■ **WHAT NEEDS TO BE DONE**: As you reproduce every line below, keep it exactly as written and leave out the images.

Stored data
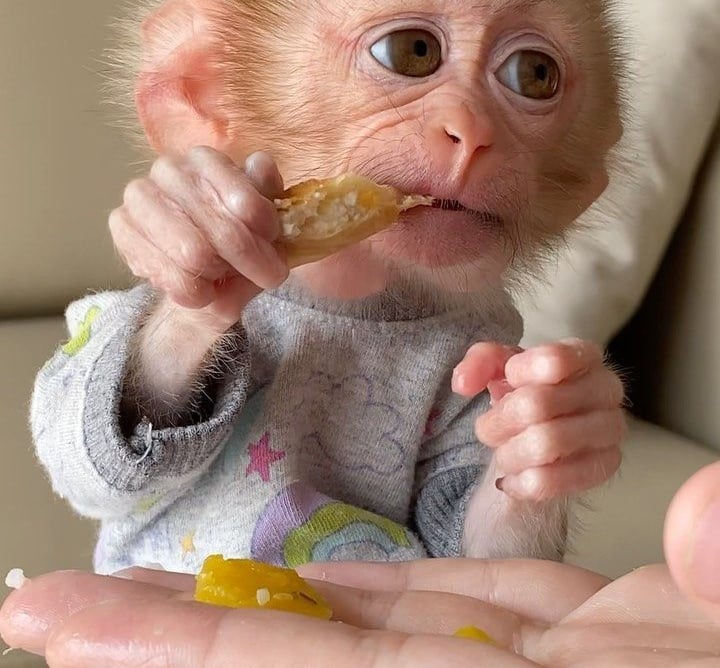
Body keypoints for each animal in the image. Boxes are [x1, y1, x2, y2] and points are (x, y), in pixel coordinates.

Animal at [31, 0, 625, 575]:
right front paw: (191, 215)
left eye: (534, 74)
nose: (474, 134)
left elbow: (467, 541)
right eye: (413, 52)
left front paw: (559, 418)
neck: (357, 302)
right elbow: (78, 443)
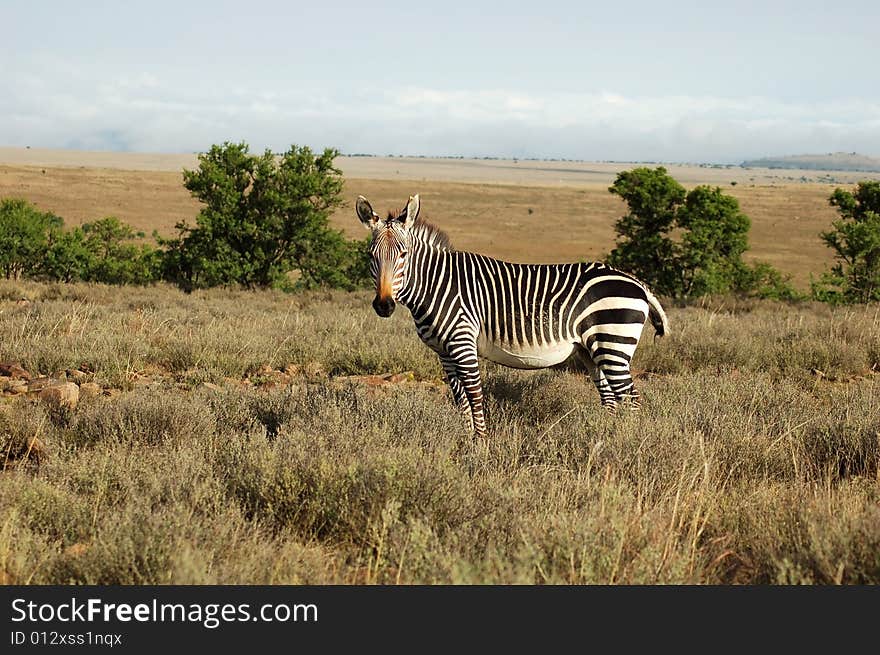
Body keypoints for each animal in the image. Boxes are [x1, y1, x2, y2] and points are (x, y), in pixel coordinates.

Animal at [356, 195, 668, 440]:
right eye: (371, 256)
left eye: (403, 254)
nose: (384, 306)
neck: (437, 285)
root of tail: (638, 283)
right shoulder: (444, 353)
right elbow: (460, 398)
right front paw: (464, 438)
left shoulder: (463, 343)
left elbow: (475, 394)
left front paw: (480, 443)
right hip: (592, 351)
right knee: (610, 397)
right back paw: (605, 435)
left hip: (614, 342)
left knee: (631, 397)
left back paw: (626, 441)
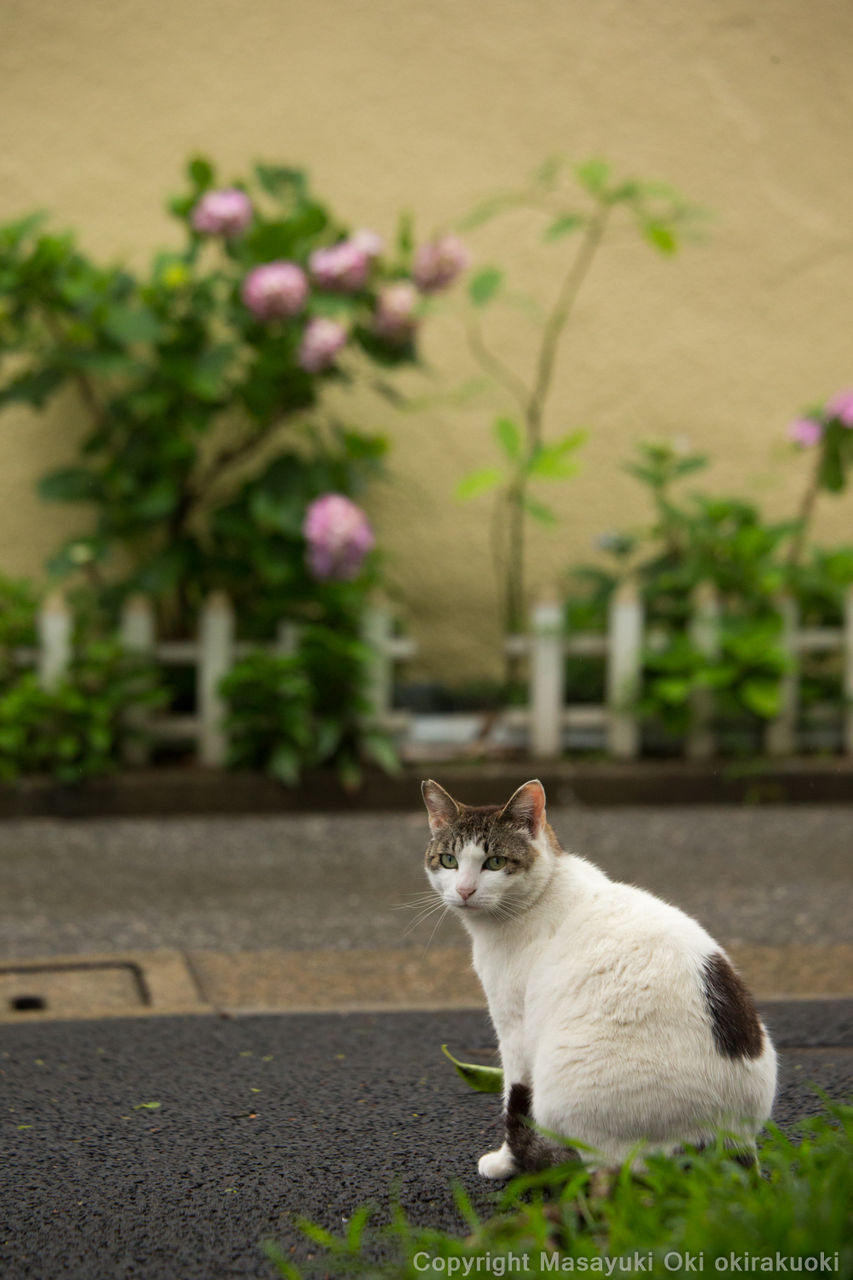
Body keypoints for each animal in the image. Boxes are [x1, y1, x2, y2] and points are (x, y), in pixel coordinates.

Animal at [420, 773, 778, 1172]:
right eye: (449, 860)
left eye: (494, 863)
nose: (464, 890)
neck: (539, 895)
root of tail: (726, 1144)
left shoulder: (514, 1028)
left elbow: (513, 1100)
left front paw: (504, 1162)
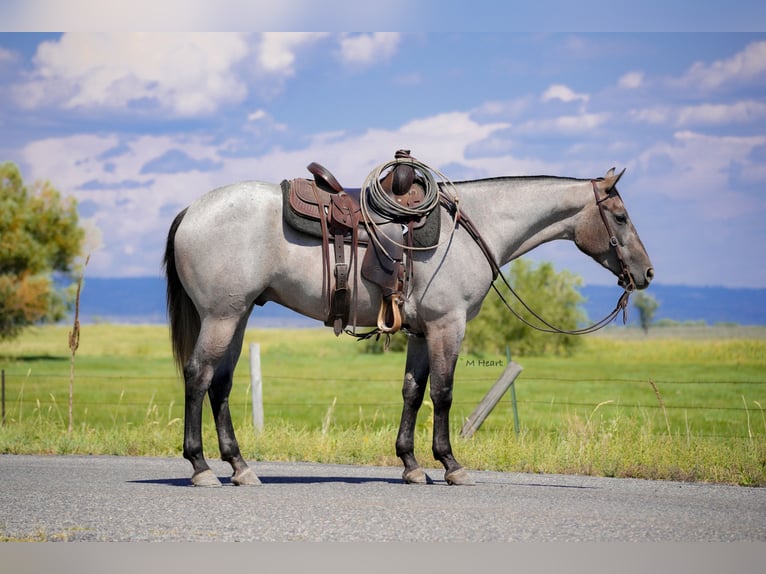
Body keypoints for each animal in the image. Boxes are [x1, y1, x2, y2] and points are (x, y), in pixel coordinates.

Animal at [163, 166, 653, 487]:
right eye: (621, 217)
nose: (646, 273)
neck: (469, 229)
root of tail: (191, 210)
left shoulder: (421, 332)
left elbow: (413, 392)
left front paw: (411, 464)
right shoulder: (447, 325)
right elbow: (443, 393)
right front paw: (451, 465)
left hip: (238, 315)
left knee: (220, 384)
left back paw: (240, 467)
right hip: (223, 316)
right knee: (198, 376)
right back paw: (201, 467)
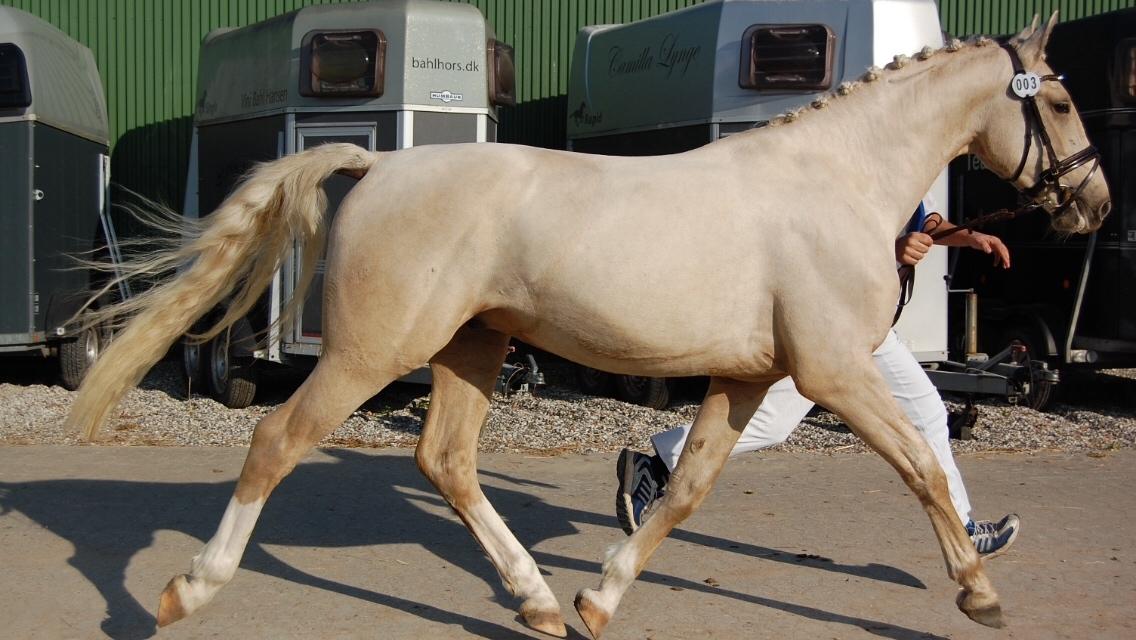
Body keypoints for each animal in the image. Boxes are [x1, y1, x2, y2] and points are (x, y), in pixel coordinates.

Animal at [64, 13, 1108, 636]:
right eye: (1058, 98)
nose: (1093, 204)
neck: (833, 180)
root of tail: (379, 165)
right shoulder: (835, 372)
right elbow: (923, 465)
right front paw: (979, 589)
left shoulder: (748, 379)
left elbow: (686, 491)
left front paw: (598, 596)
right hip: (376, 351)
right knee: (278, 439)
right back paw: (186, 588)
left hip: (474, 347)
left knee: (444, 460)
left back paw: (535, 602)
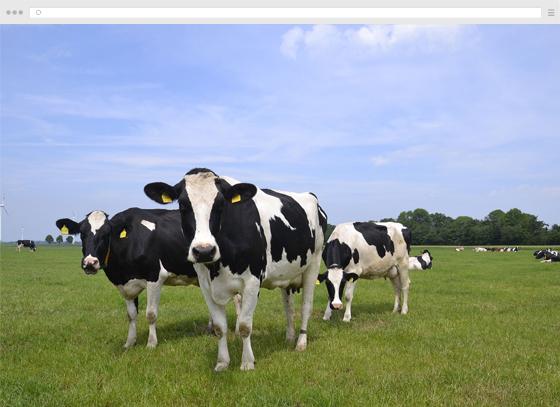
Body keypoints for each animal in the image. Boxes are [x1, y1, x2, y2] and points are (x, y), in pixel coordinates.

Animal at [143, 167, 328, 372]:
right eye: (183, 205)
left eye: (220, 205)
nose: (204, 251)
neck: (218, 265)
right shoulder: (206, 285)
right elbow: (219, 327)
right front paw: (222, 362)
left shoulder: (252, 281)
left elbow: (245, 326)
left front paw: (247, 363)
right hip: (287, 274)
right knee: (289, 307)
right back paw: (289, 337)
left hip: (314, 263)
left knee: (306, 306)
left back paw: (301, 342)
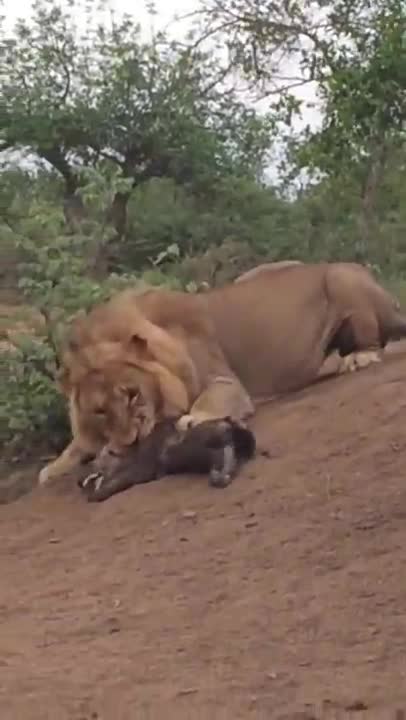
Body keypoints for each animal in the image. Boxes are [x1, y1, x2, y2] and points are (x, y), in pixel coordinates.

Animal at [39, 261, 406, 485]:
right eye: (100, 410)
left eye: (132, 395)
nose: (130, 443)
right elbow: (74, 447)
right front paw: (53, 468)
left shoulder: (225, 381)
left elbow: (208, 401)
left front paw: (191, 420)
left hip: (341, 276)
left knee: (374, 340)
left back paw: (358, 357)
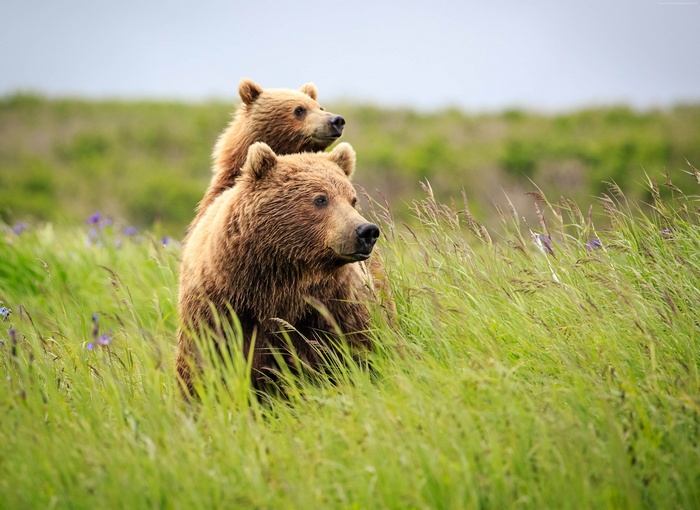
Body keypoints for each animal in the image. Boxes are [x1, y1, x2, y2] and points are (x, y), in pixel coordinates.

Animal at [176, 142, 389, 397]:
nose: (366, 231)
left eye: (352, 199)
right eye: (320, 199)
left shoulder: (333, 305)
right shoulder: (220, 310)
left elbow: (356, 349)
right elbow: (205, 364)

■ **TASK SOLUTION**:
Body keypoints for each animal in the image. Boxes are [x1, y1, x2, y2] and points are (x, y), in pixel coordinates.

Animal at [31, 0, 625, 575]:
right front paw: (191, 215)
left eye: (534, 74)
nose: (474, 134)
left elbow: (467, 541)
right eye: (413, 52)
left front paw: (559, 418)
neck: (357, 302)
right elbow: (78, 443)
Body keypoints for each animal in the image. Boxes are [x1, y1, x2, y2] and points are (x, y), in pixel coordinates.

Animal at [356, 195, 668, 440]:
right eye: (371, 256)
left eye: (403, 254)
nose: (384, 306)
neck: (437, 285)
root of tail: (638, 283)
right shoulder: (444, 353)
right elbow: (460, 398)
right front paw: (464, 438)
left shoulder: (463, 343)
left elbow: (475, 394)
left front paw: (480, 443)
right hip: (592, 351)
right knee: (610, 397)
right back paw: (605, 435)
left hip: (614, 342)
left knee: (631, 397)
left back paw: (626, 441)
Body keypoints for each animal in the image. Boxes are [x1, y1, x2, y2] and points are (x, y), in pixel coordinates.

Animal at [420, 773, 778, 1172]:
right eye: (449, 860)
left eye: (494, 863)
nose: (464, 890)
neck: (539, 895)
root of tail: (726, 1144)
left shoulder: (514, 1028)
left elbow: (513, 1100)
left front paw: (504, 1162)
Body keypoints for each animal in the image. Boxes are [x1, y1, x2, y2] and points are (x, y), in pixel coordinates.

Animal at [163, 166, 653, 487]:
right eye: (621, 217)
nose: (646, 273)
neck: (469, 229)
root of tail: (191, 210)
left shoulder: (421, 332)
left elbow: (413, 392)
left front paw: (411, 464)
right shoulder: (447, 325)
right elbow: (443, 393)
right front paw: (451, 465)
left hip: (238, 315)
left knee: (220, 384)
left back paw: (240, 467)
right hip: (223, 316)
right knee: (198, 376)
right back paw: (201, 467)
Body keypoints for each animal in the image. Boxes are [x1, y1, x2, y2] and points are (x, y), in pixel coordinates.

Animal at [64, 13, 1108, 636]:
right eye: (1058, 98)
nose: (1093, 204)
neck: (833, 180)
root of tail: (379, 165)
right shoulder: (835, 372)
right elbow: (923, 465)
right front paw: (979, 589)
left shoulder: (748, 379)
left elbow: (686, 491)
left front paw: (598, 596)
right hip: (376, 351)
right knee: (278, 439)
right back paw: (186, 588)
left hip: (474, 347)
left knee: (444, 460)
left back paw: (535, 602)
Body keypoints for each animal in the image. Boxes are [x1, y1, x2, y2] and points are (x, y), in pixel coordinates.

Animal at [143, 167, 328, 372]:
right eye: (183, 205)
left eye: (220, 205)
nose: (204, 251)
neck: (218, 265)
right shoulder: (206, 285)
right elbow: (219, 327)
right front paw: (222, 362)
left shoulder: (252, 281)
left elbow: (245, 326)
left front paw: (247, 363)
right hip: (287, 274)
right knee: (289, 307)
right back paw: (289, 337)
left hip: (314, 263)
left knee: (306, 306)
left back paw: (301, 342)
Body keypoints for each animal in the image. Boxes are [x1, y1, x2, y2] and points are (x, y), in pixel coordinates.

Animal at [39, 261, 406, 485]:
right eye: (100, 410)
left eye: (132, 395)
nose: (130, 443)
right elbow: (74, 447)
right front paw: (53, 468)
left shoulder: (225, 381)
left elbow: (208, 401)
left front paw: (191, 420)
left hip: (341, 276)
left knee: (374, 340)
left back paw: (358, 357)
Body keypoints for each animal in the image. Boxes are [x1, y1, x2, y2] and points are (x, y), in pixel coordinates.

Animal at [176, 142, 389, 397]:
nose: (366, 231)
left eye: (352, 199)
right eye: (320, 199)
left shoulder: (333, 305)
right shoulder: (220, 310)
left elbow: (356, 349)
right elbow: (205, 364)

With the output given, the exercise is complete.